Next Shabbos is another special Shabbos, “ZACHOR” and naturally I turn to the Pesikta deRav Kahana for inspiration. The Midrash turns our attention to the intimate relationship between good and evil, the struggle between the twins Yaakov and Eysav. A king once placed a vicious dog to guard his vineyard. But the king’s son once foolishly tried to break into the vineyard, and the dog bit him. When the king wanted to remind his son of his foolishness, he would say, “Remember the dogbite.”
Much has been said of the intertwining of good and evil in our world. I want to turn our attention as clinicians to the psychological complexities of the matter. As we learn from Melanie Klein via the most readable writings of Thomas Ogden, the small child keeps in as part of “me” what is pleasurable, and expels to the “not me” what is not pleasurable. In and out, good and bad, black and white, all or none. But then there is anger – not pleasure – at mother’s leaving. Will mother now become all bad, or like two mother’s, the good one and the bad one? That is what Klein called the “schizoid – paranoid position”. Small children – and the small child in all of us – recreate the dama by the mechanism of “projective identification” – a simple procedure with a formidable name. The child recreates the drama by getting mother angry, just to prove who is the bad one here. In time we develop the “depressive position,” another formidable epithet that just means that we can see the good and the bad in one person – and in ourselves.
Unfortunately, Melanie Klein and then Otto Kernberg made exaggerated use of a “split” between these mechanisms, as if only very disturbed “Borderline” clients use projective identification. Ogden became enormously influential in toning down this split. We all experience projective identification in our everyday life. Witness behavior on the roads (especially Israeli roads). Now, one might expect Parashas Zachor to be the justification of the schizoid-paranoid, AMALEK is bad and WE are good. The Midrash, in contrast, teaches the depressive position, “remember the dogbite?”

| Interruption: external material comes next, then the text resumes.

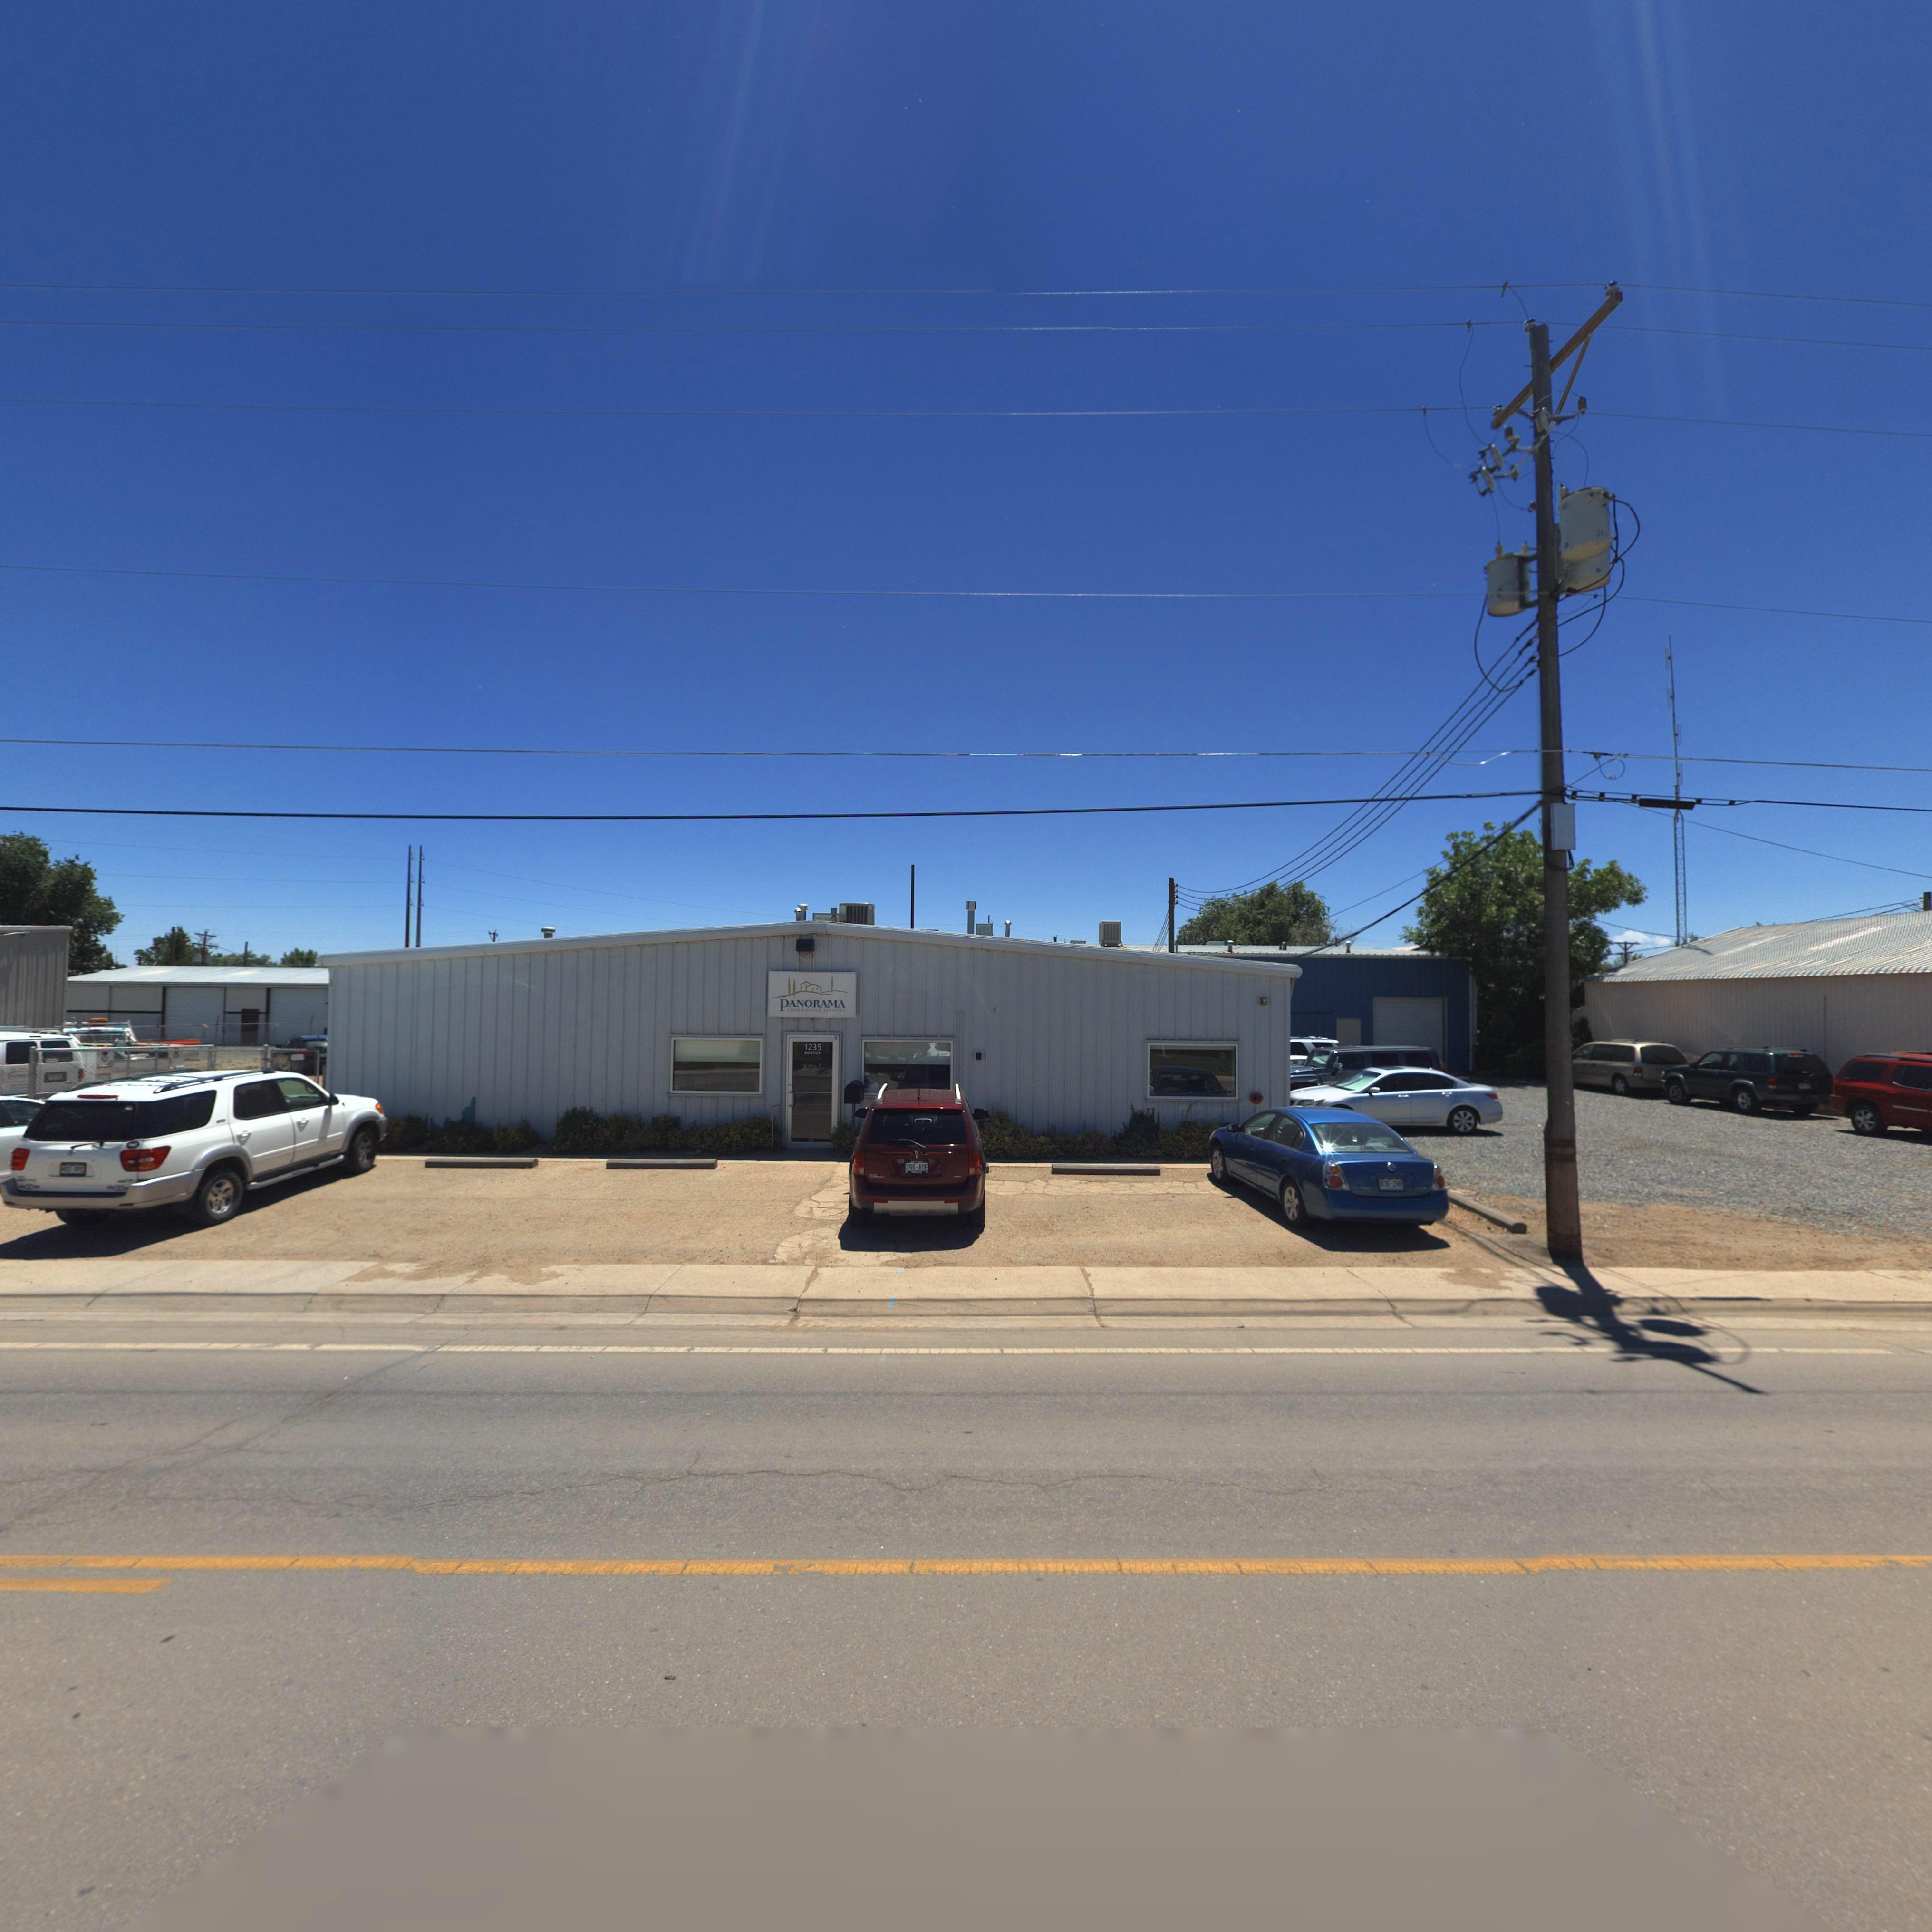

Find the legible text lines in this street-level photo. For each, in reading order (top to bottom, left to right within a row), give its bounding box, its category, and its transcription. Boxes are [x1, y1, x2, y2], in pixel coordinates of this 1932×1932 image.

This applies to our clinical work especially with our most difficult clients. It is all too seductive for us to pay attention to the client’s “pathological” mechanisms, as it distances us from awareness of our own participation in these mechanisms. That is of course the great danger of “DSMism,” something our second and third year students will be studying in depth this coming semester. The first difficulty in becoming a therapist is overcoming the “how different my client is from me” and becoming able to see our similarities. That is becoming a therapist “standing on one foot;” the rest – is supervision.